* [DATA SUPPLIED]:
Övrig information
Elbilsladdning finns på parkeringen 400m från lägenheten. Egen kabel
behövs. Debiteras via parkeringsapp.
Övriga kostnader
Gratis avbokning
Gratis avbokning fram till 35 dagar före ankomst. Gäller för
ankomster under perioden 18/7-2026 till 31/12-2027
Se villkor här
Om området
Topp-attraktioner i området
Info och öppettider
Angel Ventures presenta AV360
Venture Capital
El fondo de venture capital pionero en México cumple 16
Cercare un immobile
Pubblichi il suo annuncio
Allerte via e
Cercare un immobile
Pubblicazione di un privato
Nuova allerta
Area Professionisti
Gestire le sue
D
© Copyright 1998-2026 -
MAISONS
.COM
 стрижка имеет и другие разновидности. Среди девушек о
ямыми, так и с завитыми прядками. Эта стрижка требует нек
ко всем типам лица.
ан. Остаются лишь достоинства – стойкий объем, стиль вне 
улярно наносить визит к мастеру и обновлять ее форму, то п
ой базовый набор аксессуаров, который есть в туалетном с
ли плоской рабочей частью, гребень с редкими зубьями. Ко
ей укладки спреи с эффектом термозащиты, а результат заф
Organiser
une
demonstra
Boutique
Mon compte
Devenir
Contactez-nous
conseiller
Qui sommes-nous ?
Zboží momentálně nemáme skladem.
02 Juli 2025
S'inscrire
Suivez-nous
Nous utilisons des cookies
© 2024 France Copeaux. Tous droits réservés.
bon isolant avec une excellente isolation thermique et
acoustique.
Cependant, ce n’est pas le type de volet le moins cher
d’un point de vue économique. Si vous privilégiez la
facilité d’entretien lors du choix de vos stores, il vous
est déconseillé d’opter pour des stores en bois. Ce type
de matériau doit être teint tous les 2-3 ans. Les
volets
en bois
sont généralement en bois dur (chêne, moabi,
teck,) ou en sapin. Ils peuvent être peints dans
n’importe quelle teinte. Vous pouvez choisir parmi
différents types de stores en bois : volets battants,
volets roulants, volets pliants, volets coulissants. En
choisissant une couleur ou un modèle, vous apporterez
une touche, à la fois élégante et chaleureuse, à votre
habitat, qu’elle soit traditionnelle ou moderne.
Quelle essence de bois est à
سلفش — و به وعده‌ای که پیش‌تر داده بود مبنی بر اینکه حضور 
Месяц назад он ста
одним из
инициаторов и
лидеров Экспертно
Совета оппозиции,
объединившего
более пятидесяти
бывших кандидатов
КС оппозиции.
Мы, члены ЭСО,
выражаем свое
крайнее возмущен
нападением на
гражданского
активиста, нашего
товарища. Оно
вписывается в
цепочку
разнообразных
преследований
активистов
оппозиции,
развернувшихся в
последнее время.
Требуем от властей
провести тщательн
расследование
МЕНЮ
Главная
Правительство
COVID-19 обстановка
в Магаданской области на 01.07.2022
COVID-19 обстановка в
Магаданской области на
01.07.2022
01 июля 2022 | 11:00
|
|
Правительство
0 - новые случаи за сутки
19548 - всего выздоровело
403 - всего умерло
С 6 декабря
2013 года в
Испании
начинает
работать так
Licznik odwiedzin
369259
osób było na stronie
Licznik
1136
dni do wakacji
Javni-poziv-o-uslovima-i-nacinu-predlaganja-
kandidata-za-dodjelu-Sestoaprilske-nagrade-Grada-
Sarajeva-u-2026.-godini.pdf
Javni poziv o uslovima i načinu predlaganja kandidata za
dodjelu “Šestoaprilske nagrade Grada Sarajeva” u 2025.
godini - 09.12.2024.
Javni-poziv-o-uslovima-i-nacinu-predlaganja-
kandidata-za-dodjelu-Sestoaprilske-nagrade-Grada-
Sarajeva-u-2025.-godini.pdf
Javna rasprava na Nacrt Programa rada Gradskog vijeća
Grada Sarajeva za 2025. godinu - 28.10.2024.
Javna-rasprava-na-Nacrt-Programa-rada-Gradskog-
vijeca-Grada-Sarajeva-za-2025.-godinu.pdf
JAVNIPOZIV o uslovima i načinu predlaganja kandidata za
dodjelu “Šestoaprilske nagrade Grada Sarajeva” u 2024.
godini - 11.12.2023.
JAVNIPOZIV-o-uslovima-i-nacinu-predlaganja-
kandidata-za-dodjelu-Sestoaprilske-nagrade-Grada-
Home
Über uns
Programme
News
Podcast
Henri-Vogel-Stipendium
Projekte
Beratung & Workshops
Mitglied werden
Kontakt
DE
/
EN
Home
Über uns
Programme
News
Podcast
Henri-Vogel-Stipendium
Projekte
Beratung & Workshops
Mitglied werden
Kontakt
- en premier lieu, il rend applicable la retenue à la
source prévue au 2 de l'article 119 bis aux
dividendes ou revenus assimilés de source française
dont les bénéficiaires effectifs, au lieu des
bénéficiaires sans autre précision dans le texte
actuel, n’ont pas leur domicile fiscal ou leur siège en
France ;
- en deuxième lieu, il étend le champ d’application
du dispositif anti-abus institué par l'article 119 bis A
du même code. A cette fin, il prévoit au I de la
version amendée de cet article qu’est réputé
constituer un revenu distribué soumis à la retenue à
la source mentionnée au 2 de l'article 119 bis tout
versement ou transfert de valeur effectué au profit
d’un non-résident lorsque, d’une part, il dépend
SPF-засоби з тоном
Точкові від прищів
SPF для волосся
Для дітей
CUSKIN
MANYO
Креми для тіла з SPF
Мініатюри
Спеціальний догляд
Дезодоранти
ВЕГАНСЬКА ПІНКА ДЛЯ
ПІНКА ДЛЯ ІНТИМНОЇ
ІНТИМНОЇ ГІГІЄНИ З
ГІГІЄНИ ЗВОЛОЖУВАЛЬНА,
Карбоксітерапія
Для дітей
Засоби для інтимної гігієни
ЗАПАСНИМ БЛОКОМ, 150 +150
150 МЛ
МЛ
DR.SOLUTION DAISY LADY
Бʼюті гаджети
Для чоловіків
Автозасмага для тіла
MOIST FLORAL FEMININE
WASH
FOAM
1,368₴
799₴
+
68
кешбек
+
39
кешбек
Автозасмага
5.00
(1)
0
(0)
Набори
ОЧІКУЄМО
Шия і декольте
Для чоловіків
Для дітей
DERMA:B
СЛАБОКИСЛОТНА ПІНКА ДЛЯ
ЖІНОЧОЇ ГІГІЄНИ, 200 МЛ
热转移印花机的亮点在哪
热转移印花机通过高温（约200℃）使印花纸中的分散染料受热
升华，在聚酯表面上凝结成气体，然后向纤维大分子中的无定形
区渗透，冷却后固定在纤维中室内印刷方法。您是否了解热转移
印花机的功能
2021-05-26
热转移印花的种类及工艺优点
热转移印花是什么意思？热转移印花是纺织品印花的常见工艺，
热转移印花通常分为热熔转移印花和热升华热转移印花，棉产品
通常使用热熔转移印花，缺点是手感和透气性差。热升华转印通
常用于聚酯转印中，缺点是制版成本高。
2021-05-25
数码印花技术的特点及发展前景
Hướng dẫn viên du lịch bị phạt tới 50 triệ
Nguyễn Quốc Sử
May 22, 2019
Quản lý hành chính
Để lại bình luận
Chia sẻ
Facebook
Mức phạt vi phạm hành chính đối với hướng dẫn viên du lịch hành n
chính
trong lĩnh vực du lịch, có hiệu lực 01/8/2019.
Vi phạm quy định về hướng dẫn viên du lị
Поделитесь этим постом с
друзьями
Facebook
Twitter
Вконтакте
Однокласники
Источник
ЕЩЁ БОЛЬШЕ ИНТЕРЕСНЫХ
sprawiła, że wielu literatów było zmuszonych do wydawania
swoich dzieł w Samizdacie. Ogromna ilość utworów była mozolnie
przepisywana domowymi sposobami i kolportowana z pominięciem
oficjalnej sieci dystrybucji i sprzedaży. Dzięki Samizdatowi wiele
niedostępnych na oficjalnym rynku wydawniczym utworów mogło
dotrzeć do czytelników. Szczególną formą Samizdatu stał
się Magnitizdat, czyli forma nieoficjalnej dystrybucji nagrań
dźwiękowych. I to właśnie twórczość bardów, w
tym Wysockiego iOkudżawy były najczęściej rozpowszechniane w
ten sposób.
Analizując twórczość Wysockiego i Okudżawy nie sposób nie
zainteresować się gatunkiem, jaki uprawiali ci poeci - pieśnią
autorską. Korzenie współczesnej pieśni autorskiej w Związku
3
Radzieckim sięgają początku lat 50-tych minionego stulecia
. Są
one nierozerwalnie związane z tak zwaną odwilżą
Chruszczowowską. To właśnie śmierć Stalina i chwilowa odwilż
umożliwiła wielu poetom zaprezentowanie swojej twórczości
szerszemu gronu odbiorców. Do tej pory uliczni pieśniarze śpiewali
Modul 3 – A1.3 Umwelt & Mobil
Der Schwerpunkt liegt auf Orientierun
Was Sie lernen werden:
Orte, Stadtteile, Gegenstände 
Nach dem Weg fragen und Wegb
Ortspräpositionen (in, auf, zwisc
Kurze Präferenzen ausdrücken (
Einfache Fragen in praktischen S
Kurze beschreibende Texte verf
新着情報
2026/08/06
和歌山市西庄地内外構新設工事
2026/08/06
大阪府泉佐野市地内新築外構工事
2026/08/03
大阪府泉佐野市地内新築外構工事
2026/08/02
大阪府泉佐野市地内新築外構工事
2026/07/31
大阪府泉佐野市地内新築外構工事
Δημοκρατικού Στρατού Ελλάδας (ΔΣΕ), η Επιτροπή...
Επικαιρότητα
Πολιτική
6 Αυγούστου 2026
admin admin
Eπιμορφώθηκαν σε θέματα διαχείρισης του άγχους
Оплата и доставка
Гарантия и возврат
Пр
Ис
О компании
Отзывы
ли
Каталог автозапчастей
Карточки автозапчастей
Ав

* [EXERCISE]:
Write out word for word only the lines from the start of the entries down to the line with "Gratis avbokning fram", please, including both ends.

* [TASK OUTPUT]:
Övrig information
Elbilsladdning finns på parkeringen 400m från lägenheten. Egen kabel
behövs. Debiteras via parkeringsapp.
Övriga kostnader
Gratis avbokning
Gratis avbokning fram till 35 dagar före ankomst. Gäller för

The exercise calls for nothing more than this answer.